## Instruction 1
What prep time does the cauliflower tabbouleh recipe give?
## Instruction 2
In the cauliflower tabbouleh recipe, echo everything from "This fresh and" down to "under 10 minutes.".
## Instruction 3
Write what comes next in the cauliflower tabbouleh recipe, starting after its last instruction.

## Source excerpt
■ ■ ■ ■ ■ ■ ■

Go Back
+ servings
Print Pin
No ratings yet

Keto Cauliflower Tabbouleh

This fresh and tangy salad will be your go-to recipe. Delicious with grilled fish or
chicken or alongside a juicy steak, or divine by itself. Can be made well in advance so is perfect for picnics or for a pot-luck supper. And the best thing? It comes together in under 10 minutes.
Prep Time 5 minutes
Servings 6
Calories 121kcal
Author Naomi Sherman

Ingredients

  • 1 cup riced cauliflower raw or 107 grams
  • 4 cups fresh parsley or 240 grams
  • ½ cup fresh mint or 25.6 grams
  • 2 small red onions or 120 grams
  • 1 large tomato or 130 grams
  • 2 tablespoon lime juice or 30.8 grams
  • 4 tablespoon extra virgin olive oil
  • salt to taste

Instructions

  • Place the riced cauliflower into a large mixing bowl. Finely chop parsley
    and mint. Add to bowl.

■ ■ ■ ■ ■ ■ ■

## Dataset
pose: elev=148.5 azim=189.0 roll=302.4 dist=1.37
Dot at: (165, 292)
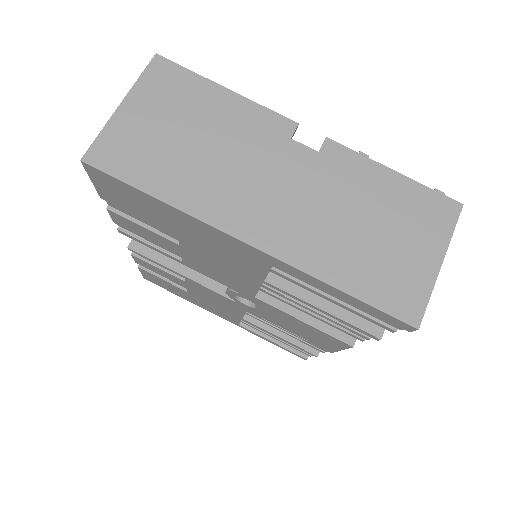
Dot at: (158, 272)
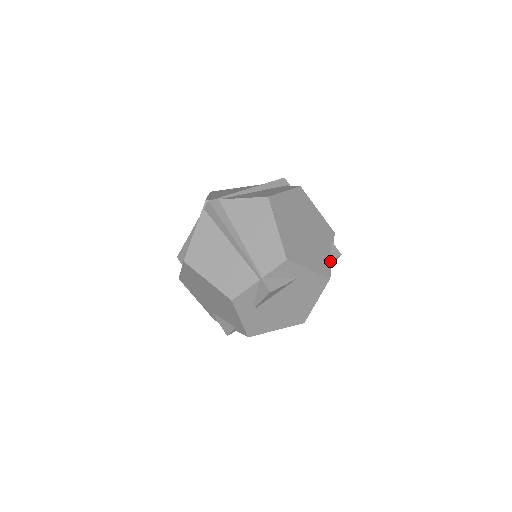
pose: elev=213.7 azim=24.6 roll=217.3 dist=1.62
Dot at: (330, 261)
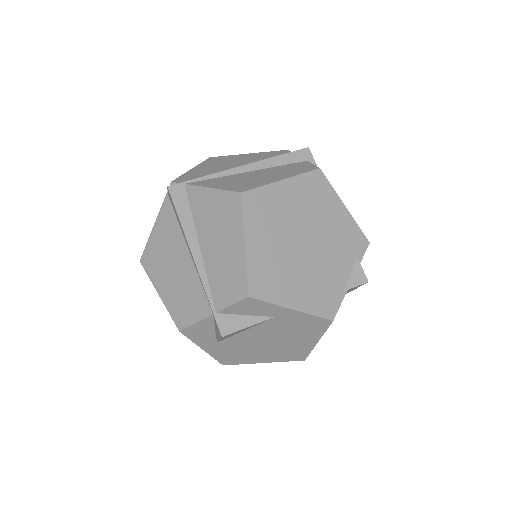
Dot at: (343, 291)
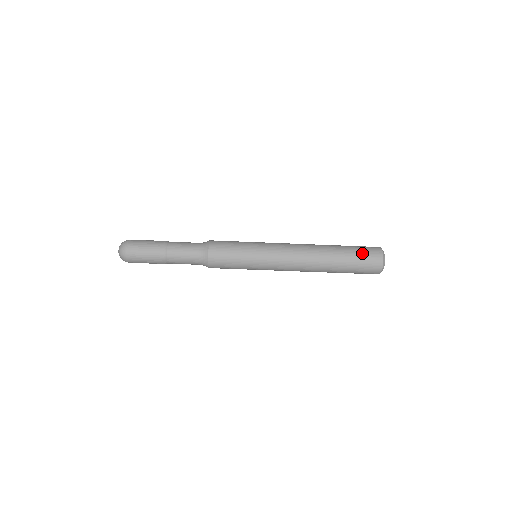
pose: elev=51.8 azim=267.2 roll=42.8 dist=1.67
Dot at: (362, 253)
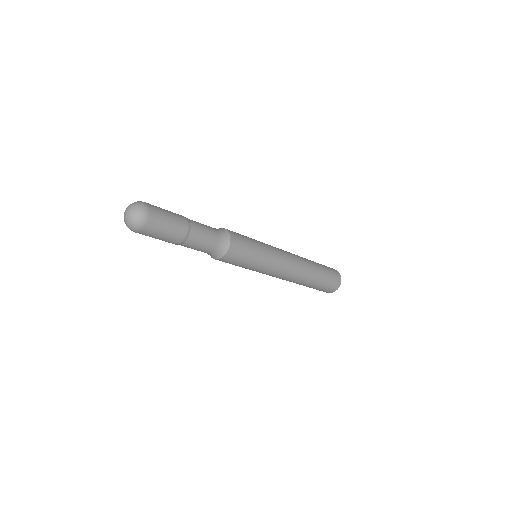
Dot at: (330, 270)
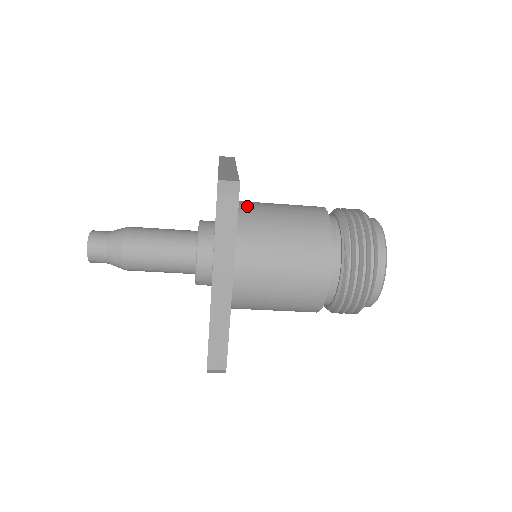
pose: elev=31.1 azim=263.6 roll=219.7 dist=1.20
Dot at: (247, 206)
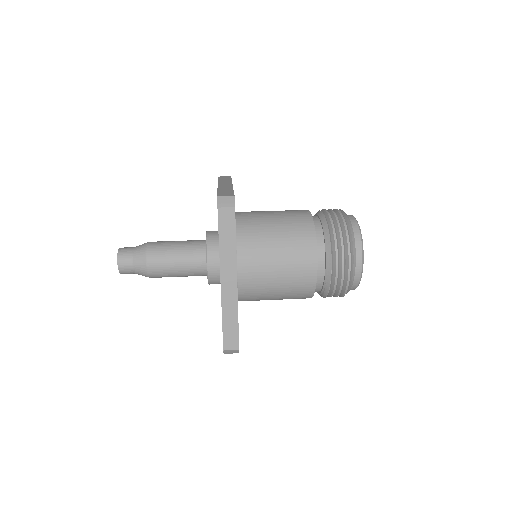
Dot at: (247, 280)
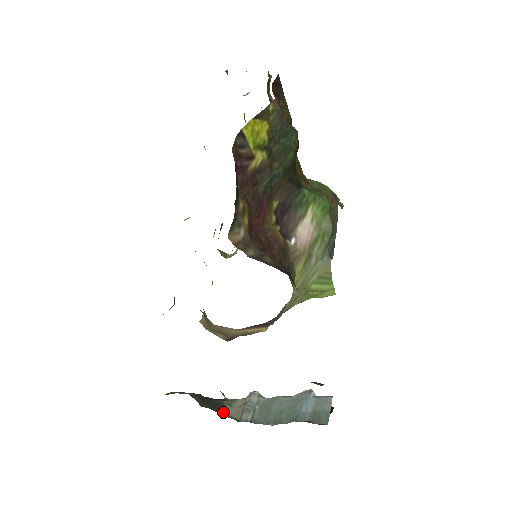
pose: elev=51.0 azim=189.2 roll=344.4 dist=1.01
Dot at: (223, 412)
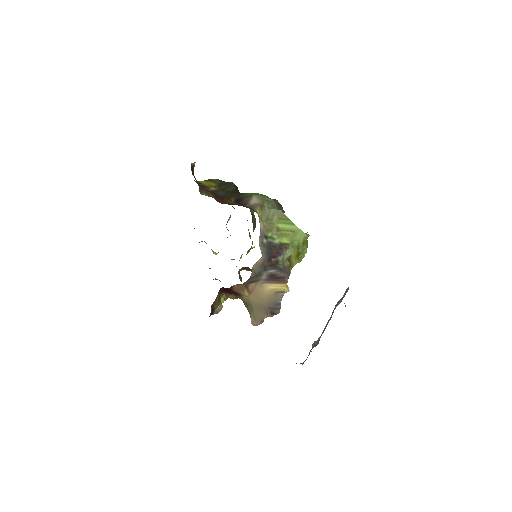
Dot at: occluded
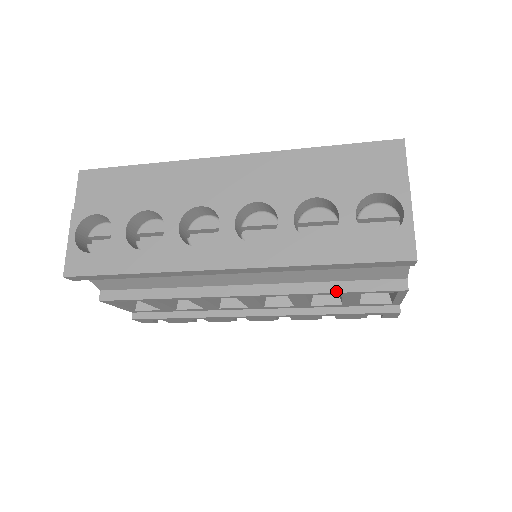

■ ■ ■ ■ ■ ■ ■

## Task response 1
5 minutes

## Task response 2
This fresh and tangy salad will be your go-to recipe. Delicious with grilled fish or
chicken or alongside a juicy steak, or divine by itself. Can be made well in advance so is perfect for picnics or for a pot-luck supper. And the best thing? It comes together in under 10 minutes.

## Task response 3
  • Dice your onions into very small pieces.
  • Cut the tomatoes into quarters and scoop out the pulp and seeds from the centre, this
    will stop your salad becoming watery and soggy.
  • Dice the remaining firm tomato and add to the bowl.
  • Whisk the lime juice, olive oil and salt together and drizzle over the salad.
  • Stir through until everything is well coated. Taste and season with salt to taste.
  • Store in an airtight container in the fridge for up
    to 1 week.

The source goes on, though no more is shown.